-- Exercise text follows --
Okay. Thanks, Todd. Wow, lots to unpack there. Thank you very much. Okay. We'll open it up to questions now, Daniel, please. I imagine there's a few.

Operator

operator
#5

[Operator Instructions] Our first question comes from Amir Arif with ATB Capital Markets.

Laique Ahmad Amir Arif

analyst
#6

I appreciate the color on the different projects you're doing on the operating cost front. Just curious, could you kind help us quantify what the impact could be over the year? I mean, I understand it's only been a few months. But thinking about a 5% or 10% improvement in unit OpEx over 1 year, 2 years?

Jean-Paul Lachance

executive
#7

Thanks, Amir. Yes, I think the way I would think about this, it's a bit early to tell exactly what we're going to see here. So we -- I'd like to get some history before we can give you a number. But I would point you to our slide in the corporate's presentation of taxable cash costs in aggregate and points to sort of what we -- how we see the business changing over the next 3 years, I think, in Slide 21 in the January presentation, there has a little bit of a color around our cash costs, excluding royalties and taxes. It gives you a sense of where -- how we feel the total in aggregate will be. So we, of course, expect some kind of reductions, 5% or 10%, not unreasonable, but I think we need to see some history here first to be fair, Amir.

Laique Ahmad Amir Arif

analyst
#8

Yes. Fair enough. I appreciate that color. Just -- and then a question on the hedging side. And just given that you're significantly larger gas producer now, historically, you focused mostly on financial contracts for your hedging. I was just curious with the larger size do you plan to include more physicals? Or do you plan to continue to focus on financials for the majority of your gas hedging and diversification?

Jean-Paul Lachance

executive
#9

Yes. Right now, Amir, we do have a little bit of both. As you know, we have some physical -- we have physical volumes that go to Emerson. And we do have some other -- some of our other contracts are in fact, physical relationships. And so it's not all just financial. So I think we'll continue that sort of mix as we go forward. You know that we like to do some, what we call, basis deals to get ourselves. That's what we call synthetic exposure to other markets, and we'll continue doing that. We are continuing to do that to allow us to access those other hubs and other places without having to make that long-term physical commitment. But we do have some already that are physical, right? Emerson being one of them.
-- Exercise text concluded --
-- Data for analysis follows --
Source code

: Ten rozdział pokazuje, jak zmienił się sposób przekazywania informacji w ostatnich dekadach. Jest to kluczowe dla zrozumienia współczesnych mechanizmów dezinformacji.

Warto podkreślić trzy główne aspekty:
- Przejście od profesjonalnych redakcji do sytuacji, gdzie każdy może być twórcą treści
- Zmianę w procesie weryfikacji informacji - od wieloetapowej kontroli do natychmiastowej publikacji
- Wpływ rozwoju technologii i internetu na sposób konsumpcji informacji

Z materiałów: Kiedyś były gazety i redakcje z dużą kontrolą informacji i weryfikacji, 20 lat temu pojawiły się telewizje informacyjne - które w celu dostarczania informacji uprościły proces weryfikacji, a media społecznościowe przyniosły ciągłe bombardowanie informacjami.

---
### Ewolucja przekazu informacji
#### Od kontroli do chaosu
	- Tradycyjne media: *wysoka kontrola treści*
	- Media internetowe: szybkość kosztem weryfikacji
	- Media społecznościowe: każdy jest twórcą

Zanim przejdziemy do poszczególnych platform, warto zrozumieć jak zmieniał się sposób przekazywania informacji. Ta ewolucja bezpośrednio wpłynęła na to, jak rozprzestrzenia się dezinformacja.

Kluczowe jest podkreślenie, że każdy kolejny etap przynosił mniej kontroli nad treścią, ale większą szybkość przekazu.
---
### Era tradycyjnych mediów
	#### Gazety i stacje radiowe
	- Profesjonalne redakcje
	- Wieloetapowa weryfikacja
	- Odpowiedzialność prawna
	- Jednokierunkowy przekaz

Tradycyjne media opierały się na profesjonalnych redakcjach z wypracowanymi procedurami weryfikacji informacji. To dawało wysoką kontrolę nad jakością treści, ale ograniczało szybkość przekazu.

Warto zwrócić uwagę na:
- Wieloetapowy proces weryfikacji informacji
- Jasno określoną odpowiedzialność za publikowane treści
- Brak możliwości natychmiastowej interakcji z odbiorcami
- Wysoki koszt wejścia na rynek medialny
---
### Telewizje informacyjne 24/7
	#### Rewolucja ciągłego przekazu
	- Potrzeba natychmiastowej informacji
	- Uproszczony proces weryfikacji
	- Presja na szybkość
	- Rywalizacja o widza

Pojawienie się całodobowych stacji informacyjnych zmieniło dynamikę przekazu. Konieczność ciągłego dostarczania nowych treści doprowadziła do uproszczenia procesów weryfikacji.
-- Data for analysis concluded --
## Problem 1
In the earnings call transcript, which slide of the January presentation shows cash costs excluding royalties and taxes?
## Problem 2
Summarize the earnings call transcript in two sentences.
## Problem 3
Resume the earnings call transcript after its final sentence.

## Written answer 1
Slide 21.

## Written answer 2
Asked to quantify the impact of the operating cost projects, the executive says it is too early to give a number but that a 5% or 10% reduction is not unreasonable. On hedging, the executive says the company already uses both physical and financial contracts, including physical volumes sent to Emerson and basis deals for synthetic exposure to other markets, and will keep that mix.

## Written answer 3
Laique Ahmad Amir Arif

analyst
#10

Just in terms of the incremental gas volumes, is it those going to be most of financial? Or do you plan to keep a similar mix?

Jean-Paul Lachance

executive
#11

To the extent that we get good value for them, we'll consider them for sure, yes, physicals.

Laique Ahmad Amir Arif

analyst
#12

Okay. Sounds good. And then just a final question on the 8 wells that you had drilled on the Repsol lands. Better EURs on those wells than your historic stand-alone wells. Were those in a specific zone or is that a good cross-section of different zones that you'd be targeting on the Repsol lands in terms of the EUR per well that we saw on those wells?

Jean-Paul Lachance

executive
#13

Yes. Those are -- obviously, we had to get -- to drill those first few wells, these were wells that we would have had locations to where we could use our own surfaces or something that we have prepared. So -- but maybe I'll let Riley talk to the specifics around the species mix there.

Riley Frame

executive
#14

Yes. So those wells were predominantly not [indiscernible] wells. There was also a couple of upper flare wells that were in there. So I wouldn't say it's a total cross-section of what we have out there. There's obviously a lot of Wilrich, Dunvegan and a lot of other plays. So yes, it's definitely is up but we are also seeing in the wells that we've drilled in the first half of this year. We've gotten into the Wilrich and some of the other plays, and we're seeing just as good results out of them as well. So I think overall here, sort of from last year into the first half of this year, the cross-section is pretty representative, and it's holding up sort of where we would expect is really high-caliber results. So...

Jean-Paul Lachance

executive
#15

I'd point you, Amir, to our February report, it gives a nice breakdown of what was drilled in those 8 wells in our February monthly report there.

Operator

operator
#16

Our next question comes from Michael Harvey with RBC Capital Markets.

Michael Harvey

analyst
#17

So just a quick one on your horizontal well length. So it looks like your wells got quite longer in '23 just after years of being reasonably flat. Do you see that increasing further in 2024, just with the Repsol lands and what some of the other operators are doing? And then how do you kind of balance that longer horizontal well just with overall inventory numbers, which would, of course, come down a bit with longer wells.

Jean-Paul Lachance

executive
#18

I'll maybe get Riley to answer that question. I think generally speaking, we would have -- our location counts would include what we expect to drill for length, but maybe Riley on our reserve reporting, which you spoke about.

Riley Frame

executive
#19

Yes. So I would expect that our horizontal length will continue to increase slightly here over the next couple of years. We're just -- the quantity of wells in our program that sort of qualify us extended or -- extended reach is going up. Obviously, with the addition of the Repsol lands, it kind of gave us obviously a reset. And so what we've been able to book on those lands is actually mostly call it, 1.5 miles and 2-mile wells. So yes, so over the next little while here, I would expect that number to keep creeping upwards. And then just as far as what was booked, it is reflective of how we're going to attack it. We went through a process a few years ago of trying to sort of correct our reserve books to sort how we were actually drilling wells. And so by virtue of how we book the Repsol assets and everything else this year, it is fairly reflective of the longer laterals in the reserves. So...

Operator

operator
#20

Our next question comes from Jerry McGahee an investor.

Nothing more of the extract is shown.